▶ Segmento do texto
>>>>>
Ao afirmar que a única formação que existe são as formações do inconsciente, Jacques Lacan desloca a questão da “formação” do analista para o plano do inconsciente, ou seja, uma ordem interna ao desejo, uma ordem ética. Portanto, uma instituição terá que criar as condições necessárias para que o psicanalista aconteça como uma formação do inconsciente. Na ´proposição de 09 de outubro de 1967, sobre o psicanalista da Escola, Lacan enuncia o aforismo que permanecerá na história da psicanálise como uma afirmação fundadora: “O psicanalista só se autoriza por ele mesmo ...e por alguns outros”; ou seja, no momento do ato analítico o analista está só, não se garante por nenhum Outro: nenhuma instituição, nenhuma ordem... a não ser aquela do seu desejo, que se escreverá como desejo do analista. Tem a morte como sua companheira, no franqueamento desejante, de um encontro sempre faltoso do real!

Portanto, o autorizar-se analista, naquilo que de uma solidão se evidencia, não está adstrito a nenhuma outra ordem senão àquela referida ao estatuto ético do inconsciente como um lugar vazio, esburacado, habitado serenamente por um não-saber, onde o silêncio ensurdecedor de uma moção pulsional questiona e pontua todo e qualquer descaminho inocente, travestido de uma boa intenção grupal. O desejo do analista, rastreando todo o processo do tornar-se analista e de sua autorização não se pretende nem inocente, nem vulgar. Este desejo, que tão bem instrui dialeticamente o projeto de uma instituição que se pretenda analítica, somente ele, na particularidade que se lhe confere, poderá reger tudo aquilo que diz respeito às relações de um psicanalista com a transmissão da psicanálise, seja no que diz respeito à sua prática clínica, seja na relação com a teoria freudiana, que funda a consecução serial de uma doutrina.
<<<<<
▶ Tarefa 1
Responda, por favor, a estas perguntas sobre o trecho acerca da autorização do psicanalista:
(a) Segundo Lacan, qual é a única formação que existe?
(b) Em que data é a proposição em que Lacan enuncia o aforismo sobre o psicanalista?
(c) Como o trecho descreve o inconsciente em seu estatuto ético?
▶ Tarefa 2
Reproduza uma parte do trecho acerca da autorização do psicanalista sem nenhuma alteração. Comece nas palavras que contêm "Ao afirmar que" e pare depois de "faltoso do real!".

▶ Trecho dos dados
>>>>>
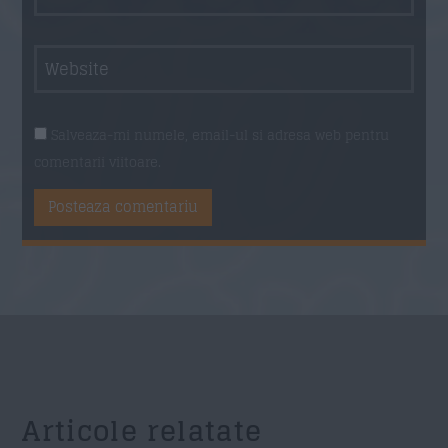
Salveaza-mi numele, email-ul si adresa web pentru
comentarii viitoare.
Articole relatate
<<<<<
▶ Espaço da resposta 1
(a) As formações do inconsciente.
(b) 09 de outubro de 1967.
(c) Como um lugar vazio, esburacado, habitado serenamente por um não-saber.

▶ Espaço da resposta 2
Ao afirmar que a única formação que existe são as formações do inconsciente, Jacques Lacan desloca a questão da “formação” do analista para o plano do inconsciente, ou seja, uma ordem interna ao desejo, uma ordem ética. Portanto, uma instituição terá que criar as condições necessárias para que o psicanalista aconteça como uma formação do inconsciente. Na ´proposição de 09 de outubro de 1967, sobre o psicanalista da Escola, Lacan enuncia o aforismo que permanecerá na história da psicanálise como uma afirmação fundadora: “O psicanalista só se autoriza por ele mesmo ...e por alguns outros”; ou seja, no momento do ato analítico o analista está só, não se garante por nenhum Outro: nenhuma instituição, nenhuma ordem... a não ser aquela do seu desejo, que se escreverá como desejo do analista. Tem a morte como sua companheira, no franqueamento desejante, de um encontro sempre faltoso do real!